## Camera intrinsics data
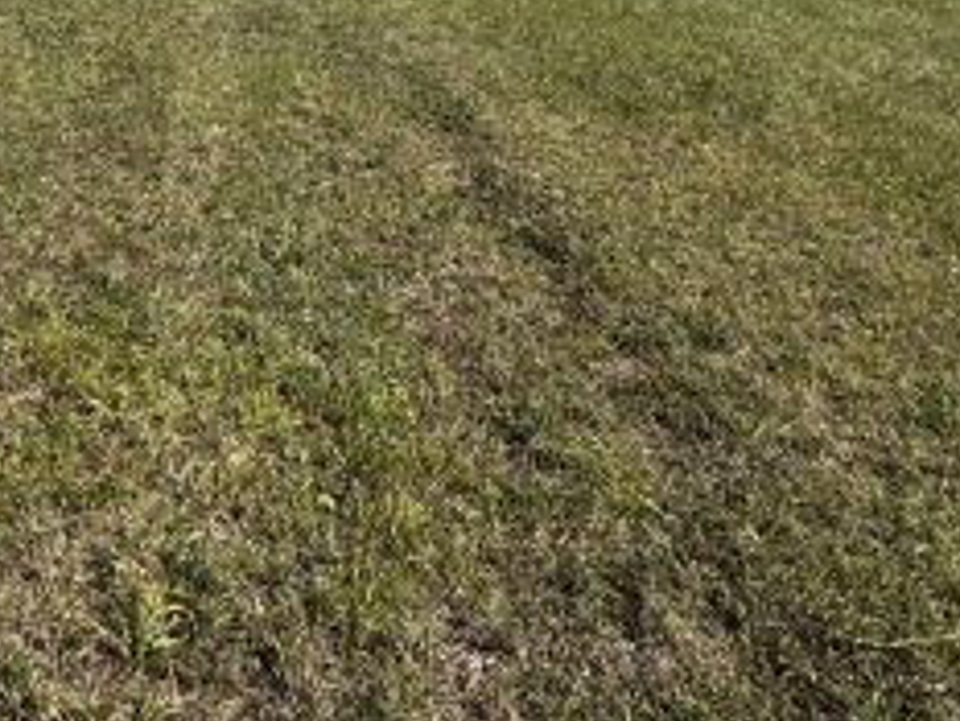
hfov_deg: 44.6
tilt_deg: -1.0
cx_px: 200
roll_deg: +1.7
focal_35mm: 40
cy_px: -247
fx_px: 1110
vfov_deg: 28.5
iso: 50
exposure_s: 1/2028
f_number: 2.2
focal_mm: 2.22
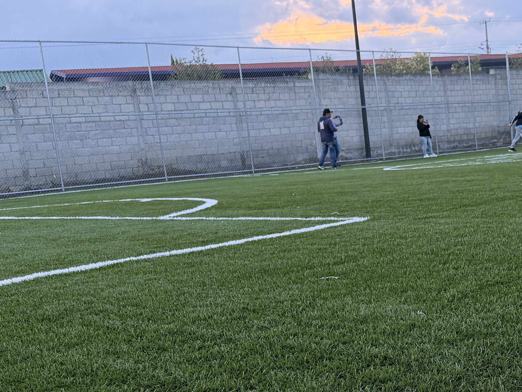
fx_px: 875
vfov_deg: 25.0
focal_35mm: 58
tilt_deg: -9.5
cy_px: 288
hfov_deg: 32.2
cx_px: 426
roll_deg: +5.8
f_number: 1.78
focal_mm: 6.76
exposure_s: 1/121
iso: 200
---
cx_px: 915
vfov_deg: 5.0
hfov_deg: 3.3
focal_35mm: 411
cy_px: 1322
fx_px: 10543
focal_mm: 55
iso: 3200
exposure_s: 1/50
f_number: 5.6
---
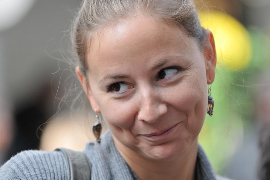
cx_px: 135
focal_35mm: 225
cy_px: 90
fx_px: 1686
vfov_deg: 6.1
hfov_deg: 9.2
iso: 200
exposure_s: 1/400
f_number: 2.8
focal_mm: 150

## Exercise instructions
Beginning with the line that has "vfov_deg: 5.0" and ending with the line that has "f_number: 5.6", set down the lines above exactly and include no others.

## Result of this exercise
vfov_deg: 5.0
hfov_deg: 3.3
focal_35mm: 411
cy_px: 1322
fx_px: 10543
focal_mm: 55
iso: 3200
exposure_s: 1/50
f_number: 5.6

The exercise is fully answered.